[[ Document text open ]]

Why otherwise would the Administration continue to describe aggressors and victims alike as “warring sides” (recently the words civil war were introduced by the White House). Sadly, President Clinton, instead of correcting this misinterpretation, adds offense to injury. “Until those folks get tired of killing each other over there, bad things will continue to happen,” he declared after the slaughter in Sarajevo’s market. I guess if President Clinton had been around during the 1943 uprising in the Warsaw ghetto, he would also have called it “those folks out there killing each other” (some Jewish combatants, though crudely and sparsely armed, managed to inflict casualties on the Nazis). How would he describe the brief armed rebellion in the Treblinka concentration camp?

But President Clinton does know how to be tough. He has, for instance, supported a stern domestic stance against crime. But isn’t genocide a crime? Is it merely a “bad thing”? He declared war on repeat felony offenders with “three strikes and you’re out.” How many strikes does he give the Bosnian Serbs and their recidivist leader, Radovan Karadzic?

True, there is not overwhelming public support for action in Bosnia. A CNN/USA Today poll conducted after the Sarajevo marketplace carnage shows 48% of Americans favoring air strikes and 43% opposing them. But considering that the Clinton Administration’s main policy on Bosnia is to keep it out of the headlines as long as possible, 48% is a surprisingly high level of support. Bosnia was mentioned only once, in passing, in the State of the Union address; Clinton chose not to quote from any letter he got about the atrocities; he did not invite the editor of the Sarajevo daily Oslobodjenje (who was in Washington that day) to sit in the gallery, although that newspaper is certainly a perfect example of nonviolent resistance. The mortar attack on the market, which took 68 lives, was downgraded in State Department descriptions from the worst atrocity of the war to “no more horrible or less horrible” than other attacks.

[[ Document text closed ]]
[[ Raw data open ]]

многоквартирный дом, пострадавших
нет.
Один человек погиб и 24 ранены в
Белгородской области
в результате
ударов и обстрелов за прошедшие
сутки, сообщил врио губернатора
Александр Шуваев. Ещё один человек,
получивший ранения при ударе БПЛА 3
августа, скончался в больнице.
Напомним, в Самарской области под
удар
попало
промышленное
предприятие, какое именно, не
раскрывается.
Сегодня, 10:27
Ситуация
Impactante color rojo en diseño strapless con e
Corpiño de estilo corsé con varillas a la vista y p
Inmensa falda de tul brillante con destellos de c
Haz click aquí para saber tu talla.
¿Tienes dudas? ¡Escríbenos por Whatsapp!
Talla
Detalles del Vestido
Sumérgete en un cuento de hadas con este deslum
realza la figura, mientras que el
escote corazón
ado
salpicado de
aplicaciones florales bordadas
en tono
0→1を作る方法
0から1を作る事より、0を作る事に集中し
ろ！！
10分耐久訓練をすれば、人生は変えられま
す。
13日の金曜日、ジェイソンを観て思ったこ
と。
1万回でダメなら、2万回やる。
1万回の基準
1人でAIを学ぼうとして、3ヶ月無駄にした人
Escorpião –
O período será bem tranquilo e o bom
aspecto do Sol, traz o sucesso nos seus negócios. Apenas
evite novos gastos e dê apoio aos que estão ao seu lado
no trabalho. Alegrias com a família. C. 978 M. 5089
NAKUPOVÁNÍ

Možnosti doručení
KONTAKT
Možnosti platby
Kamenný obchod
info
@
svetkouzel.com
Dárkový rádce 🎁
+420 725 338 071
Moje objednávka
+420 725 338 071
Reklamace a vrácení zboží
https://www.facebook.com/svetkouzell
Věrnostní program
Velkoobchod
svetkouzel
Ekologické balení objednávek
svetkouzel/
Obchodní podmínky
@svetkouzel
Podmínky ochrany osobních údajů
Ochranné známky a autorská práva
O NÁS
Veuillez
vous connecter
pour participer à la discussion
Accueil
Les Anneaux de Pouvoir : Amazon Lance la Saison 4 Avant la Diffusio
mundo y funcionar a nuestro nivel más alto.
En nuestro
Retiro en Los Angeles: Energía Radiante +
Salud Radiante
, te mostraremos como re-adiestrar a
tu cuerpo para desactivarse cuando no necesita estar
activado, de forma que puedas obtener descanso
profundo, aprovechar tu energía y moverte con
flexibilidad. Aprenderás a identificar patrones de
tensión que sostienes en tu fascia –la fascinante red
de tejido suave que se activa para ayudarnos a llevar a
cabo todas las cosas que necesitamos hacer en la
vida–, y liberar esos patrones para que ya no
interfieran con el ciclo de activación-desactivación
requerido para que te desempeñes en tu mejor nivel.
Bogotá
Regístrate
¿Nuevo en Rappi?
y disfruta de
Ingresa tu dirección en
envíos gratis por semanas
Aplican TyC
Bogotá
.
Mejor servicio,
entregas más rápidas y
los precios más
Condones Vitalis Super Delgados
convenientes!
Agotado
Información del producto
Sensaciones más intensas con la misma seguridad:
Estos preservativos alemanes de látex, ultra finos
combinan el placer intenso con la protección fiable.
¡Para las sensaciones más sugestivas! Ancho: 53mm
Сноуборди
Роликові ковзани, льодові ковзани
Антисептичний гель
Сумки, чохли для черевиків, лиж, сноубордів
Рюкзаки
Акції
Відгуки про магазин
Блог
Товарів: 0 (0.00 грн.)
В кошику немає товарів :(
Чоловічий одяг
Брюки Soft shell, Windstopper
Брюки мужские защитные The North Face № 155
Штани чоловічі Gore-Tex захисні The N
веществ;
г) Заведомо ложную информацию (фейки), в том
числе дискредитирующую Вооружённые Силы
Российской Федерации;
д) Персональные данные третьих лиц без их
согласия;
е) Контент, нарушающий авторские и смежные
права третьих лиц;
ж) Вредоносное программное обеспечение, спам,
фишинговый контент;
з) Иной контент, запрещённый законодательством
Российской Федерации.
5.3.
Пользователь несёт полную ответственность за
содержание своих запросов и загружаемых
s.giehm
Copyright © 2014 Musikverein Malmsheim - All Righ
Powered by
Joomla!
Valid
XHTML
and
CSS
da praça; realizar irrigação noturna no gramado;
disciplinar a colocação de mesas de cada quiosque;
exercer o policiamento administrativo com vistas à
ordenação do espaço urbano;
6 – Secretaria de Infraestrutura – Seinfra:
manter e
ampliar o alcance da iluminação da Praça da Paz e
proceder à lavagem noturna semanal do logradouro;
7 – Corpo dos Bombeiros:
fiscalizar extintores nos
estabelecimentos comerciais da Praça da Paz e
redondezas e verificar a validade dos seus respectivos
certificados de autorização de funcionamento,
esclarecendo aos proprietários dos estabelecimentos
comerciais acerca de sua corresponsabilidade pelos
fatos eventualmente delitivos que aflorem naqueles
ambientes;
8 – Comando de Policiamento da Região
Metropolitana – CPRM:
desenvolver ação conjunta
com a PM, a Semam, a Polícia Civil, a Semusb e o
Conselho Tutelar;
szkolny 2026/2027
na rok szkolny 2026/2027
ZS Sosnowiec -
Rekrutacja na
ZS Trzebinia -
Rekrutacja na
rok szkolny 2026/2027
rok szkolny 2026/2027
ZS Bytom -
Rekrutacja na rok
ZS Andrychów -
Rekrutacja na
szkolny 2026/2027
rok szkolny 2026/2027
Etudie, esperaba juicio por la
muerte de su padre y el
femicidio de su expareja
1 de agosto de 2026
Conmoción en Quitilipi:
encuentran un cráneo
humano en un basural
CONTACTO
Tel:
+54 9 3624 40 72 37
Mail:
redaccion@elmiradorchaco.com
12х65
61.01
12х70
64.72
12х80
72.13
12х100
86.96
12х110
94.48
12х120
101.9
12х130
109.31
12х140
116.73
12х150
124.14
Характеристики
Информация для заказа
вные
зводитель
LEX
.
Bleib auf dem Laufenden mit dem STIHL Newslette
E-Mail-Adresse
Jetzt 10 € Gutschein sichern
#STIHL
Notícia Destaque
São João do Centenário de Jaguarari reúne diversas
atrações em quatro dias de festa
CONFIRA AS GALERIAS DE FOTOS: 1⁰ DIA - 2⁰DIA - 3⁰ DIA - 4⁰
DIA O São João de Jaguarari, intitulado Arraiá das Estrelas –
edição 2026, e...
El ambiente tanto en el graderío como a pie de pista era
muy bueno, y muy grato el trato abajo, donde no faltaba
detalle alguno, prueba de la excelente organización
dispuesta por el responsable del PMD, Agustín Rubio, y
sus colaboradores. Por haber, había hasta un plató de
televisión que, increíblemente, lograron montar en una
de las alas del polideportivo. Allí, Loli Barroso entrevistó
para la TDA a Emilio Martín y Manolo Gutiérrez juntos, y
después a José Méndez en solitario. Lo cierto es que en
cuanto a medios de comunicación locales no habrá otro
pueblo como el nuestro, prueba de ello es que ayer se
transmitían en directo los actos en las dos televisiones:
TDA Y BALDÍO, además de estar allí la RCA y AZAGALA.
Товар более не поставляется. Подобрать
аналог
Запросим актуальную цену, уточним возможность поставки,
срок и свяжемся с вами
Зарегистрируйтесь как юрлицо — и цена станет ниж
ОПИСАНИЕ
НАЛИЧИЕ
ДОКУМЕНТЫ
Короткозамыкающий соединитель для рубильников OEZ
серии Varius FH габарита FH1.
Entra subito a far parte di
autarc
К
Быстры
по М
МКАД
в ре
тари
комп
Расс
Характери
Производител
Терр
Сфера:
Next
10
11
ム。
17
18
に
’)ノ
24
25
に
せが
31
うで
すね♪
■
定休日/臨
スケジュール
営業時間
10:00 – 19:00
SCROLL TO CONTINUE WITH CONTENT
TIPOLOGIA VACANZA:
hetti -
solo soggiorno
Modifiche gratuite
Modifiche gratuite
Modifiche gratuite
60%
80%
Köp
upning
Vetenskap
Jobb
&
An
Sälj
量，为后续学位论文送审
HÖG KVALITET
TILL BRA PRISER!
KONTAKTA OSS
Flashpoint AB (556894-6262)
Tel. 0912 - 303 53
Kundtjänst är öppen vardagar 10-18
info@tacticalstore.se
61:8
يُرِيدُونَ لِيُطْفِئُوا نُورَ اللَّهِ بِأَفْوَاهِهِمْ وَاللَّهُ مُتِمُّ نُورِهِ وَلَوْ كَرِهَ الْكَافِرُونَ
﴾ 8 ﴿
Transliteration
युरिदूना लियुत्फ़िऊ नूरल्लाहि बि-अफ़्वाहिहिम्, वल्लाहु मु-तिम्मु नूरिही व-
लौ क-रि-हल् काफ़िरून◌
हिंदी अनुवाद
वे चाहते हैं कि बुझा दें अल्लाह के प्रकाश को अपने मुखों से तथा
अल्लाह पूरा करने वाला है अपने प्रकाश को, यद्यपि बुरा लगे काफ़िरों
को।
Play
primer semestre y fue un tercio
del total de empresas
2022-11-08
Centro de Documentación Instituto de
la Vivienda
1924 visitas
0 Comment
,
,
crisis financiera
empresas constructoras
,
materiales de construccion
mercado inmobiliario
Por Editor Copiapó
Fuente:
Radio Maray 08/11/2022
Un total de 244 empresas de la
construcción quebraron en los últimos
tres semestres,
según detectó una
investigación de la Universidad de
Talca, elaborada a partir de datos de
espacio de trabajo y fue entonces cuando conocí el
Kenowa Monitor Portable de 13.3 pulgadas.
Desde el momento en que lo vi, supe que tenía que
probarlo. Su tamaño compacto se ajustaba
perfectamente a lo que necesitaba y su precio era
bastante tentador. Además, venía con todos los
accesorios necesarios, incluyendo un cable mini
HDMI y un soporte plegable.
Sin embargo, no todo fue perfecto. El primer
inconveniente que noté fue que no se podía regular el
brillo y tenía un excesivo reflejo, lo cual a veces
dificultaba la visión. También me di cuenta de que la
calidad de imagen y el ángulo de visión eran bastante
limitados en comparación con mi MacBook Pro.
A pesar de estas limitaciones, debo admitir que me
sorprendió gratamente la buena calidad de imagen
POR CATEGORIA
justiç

[[ Raw data closed ]]

• [Instruction] According to the Bosnia commentary, what percentage of Americans favored air strikes in the CNN/USA Today poll taken after the Sarajevo marketplace attack?

• [Task answer] 48%